By William Petri
I am a physician and a scientist at the University of Virginia. I care for patients and conduct research to find better ways to diagnose and treat infectious diseases, including COVID-19. Here I’m sharing what is known about which treatments work, and which don’t, for the new coronavirus infection.
Keep in mind that this field of medicine is rapidly evolving as our understanding of the SARS-CoV-2 virus improves. So what I am writing today may change within days or weeks.
Below are the treatments that have been tried and for which we have the best knowledge.

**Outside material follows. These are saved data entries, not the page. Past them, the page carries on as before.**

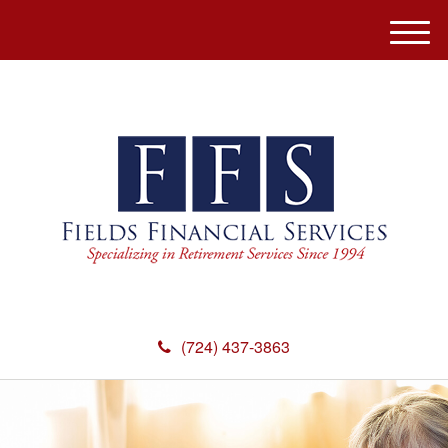
M
e
n
u
(724) 437-3863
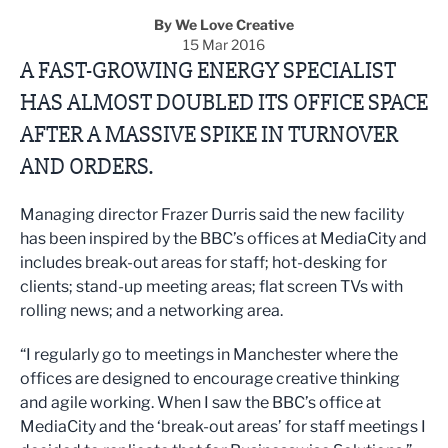
By We Love Creative
15 Mar 2016
A FAST-GROWING ENERGY SPECIALIST
HAS ALMOST DOUBLED ITS OFFICE SPACE
AFTER A MASSIVE SPIKE IN TURNOVER
AND ORDERS.
Managing director Frazer Durris said the new facility
has been inspired by the BBC’s offices at MediaCity and
includes break-out areas for staff; hot-desking for
clients; stand-up meeting areas; flat screen TVs with
rolling news; and a networking area.
“I regularly go to meetings in Manchester where the
offices are designed to encourage creative thinking
and agile working. When I saw the BBC’s office at
MediaCity and the ‘break-out areas’ for staff meetings I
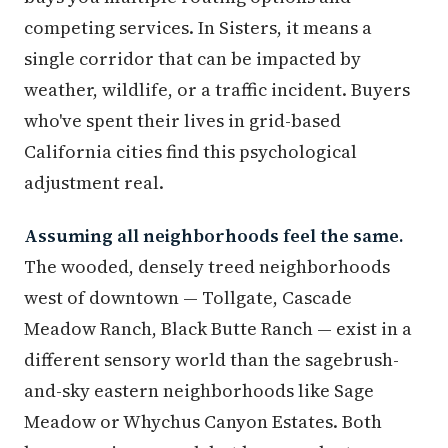
competing services. In Sisters, it means a
single corridor that can be impacted by
weather, wildlife, or a traffic incident. Buyers
who've spent their lives in grid-based
California cities find this psychological
adjustment real.
Assuming all neighborhoods feel the same.
The wooded, densely treed neighborhoods
west of downtown — Tollgate, Cascade
Meadow Ranch, Black Butte Ranch — exist in a
different sensory world than the sagebrush-
and-sky eastern neighborhoods like Sage
Meadow or Whychus Canyon Estates. Both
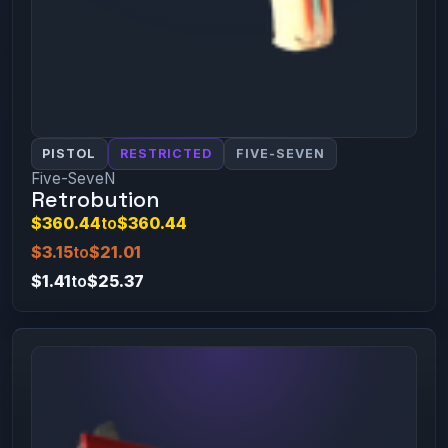
PISTOL
RESTRICTED
FIVE-SEVEN
Five-SeveN
Retrobution
$360.44
to
$360.44
$3.15
to
$21.01
$1.41
to
$25.37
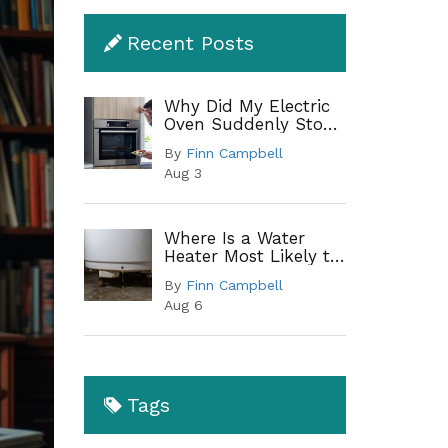
Recent Posts
Why Did My Electric
Oven Suddenly Stop
Working?
By
Finn Campbell
Troubleshooting
Aug 3
Guide
Where Is a Water
Heater Most Likely to
Leak? A Complete
By
Finn Campbell
Guide to Common
Aug 6
Leak Points
Tags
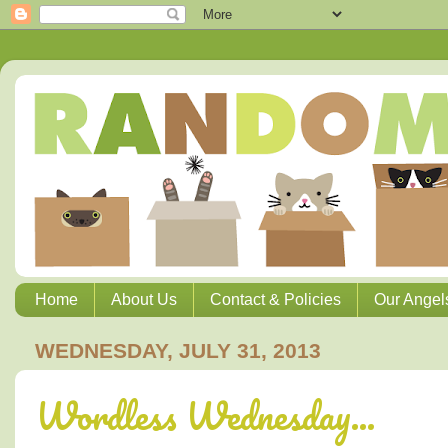
Home
About Us
Contact & Policies
Our Angel
WEDNESDAY, JULY 31, 2013
Wordless Wednesday...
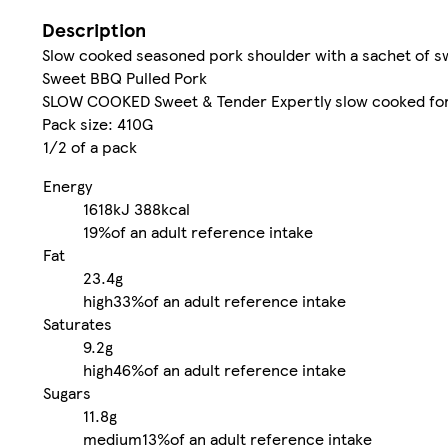
Description
Slow cooked seasoned pork shoulder with a sachet of s
Sweet BBQ Pulled Pork
SLOW COOKED Sweet & Tender Expertly slow cooked for 
Pack size: 410G
1/2 of a pack
Energy
1618kJ
388kcal
19%
of an adult reference intake
Fat
23.4g
high
33%
of an adult reference intake
Saturates
9.2g
high
46%
of an adult reference intake
Sugars
11.8g
medium
13%
of an adult reference intake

Hydroxychloroquine or chloroquine — no evidence they work
There are three randomized controlled trials of hydroxychloroquine, all of which have failed to prove or disprove a beneficial or harmful effect on COVID-19 clinical course or clearance of virus. Given this current lack of evidence, these drugs, which normally are used to treat arthritis, should only be used within the context of a controlled clinical trial .
Lopinavir/ritonavir — not helpful
The drug Lopinavir is an inhibitor of an enzyme called HIV protease which is involved in the production of viral particles. Protease inhibitors for HIV were revolutionary, leading to our current ability to effectively treat HIV. Lopinavir also can inhibit enzymes that perform similar functions as the HIV protease in the SARS and MERS coronaviruses . Ritonavir increases the level of Lopinavir in the blood so the lopinavir/ritonavir combination was tested in a randomized controlled clinical trial for COVID-19.
Unfortunately, there was no impact on the levels of virus in the throat or duration of viral shedding, nor did patients’ clinical course or survival change. There therefore is no role for lopinavir/ritonavir in the treatment of COVID-19 .
Steroids — yes for almost all COVID-19 patients
When a synthetic steroid hormone, called dexamethasone, was given to patients with COVID-19 the drug decreased 28-day mortality by 17% and hastened hospital discharge .
This work was performed in a r andomized and controlled clinical trial of over 6,000 patients, and while not replicated in another study or yet peer reviewed, is certainly enough evidence to recommend its use.
Tocilizumab — too early to judge
Tocilizumab is an antibody that blocks a protein, called IL-6 receptor, from binding IL-6 and triggering inflammation. Levels of IL-6 are higher in many patients with COVID-19, and the immune system in general seems to be hyperactivated in those with the most severe disease. This leads many physicians and physicians to think that inhibiting the IL-6 receptor might protect patients from severe disease.
Tocilizumab is currently FDA-approved for the treatment of rheumatoid arthritis and several other collagen-vascular diseases and for “ cytokine storm ” — a harmful overreaction of the immune system — that can be caused by certain types of cancer therapy and COVID-19.
A retrospective observational study found that COVID-19 patients treated with tocilizumab had a lower risk of mechanical ventilation and death. But we lack a randomized controlled clinical trial so there is no way to ascertain if this apparent improvement was due to tocilizumab or from the imprecise nature of retrospective studies.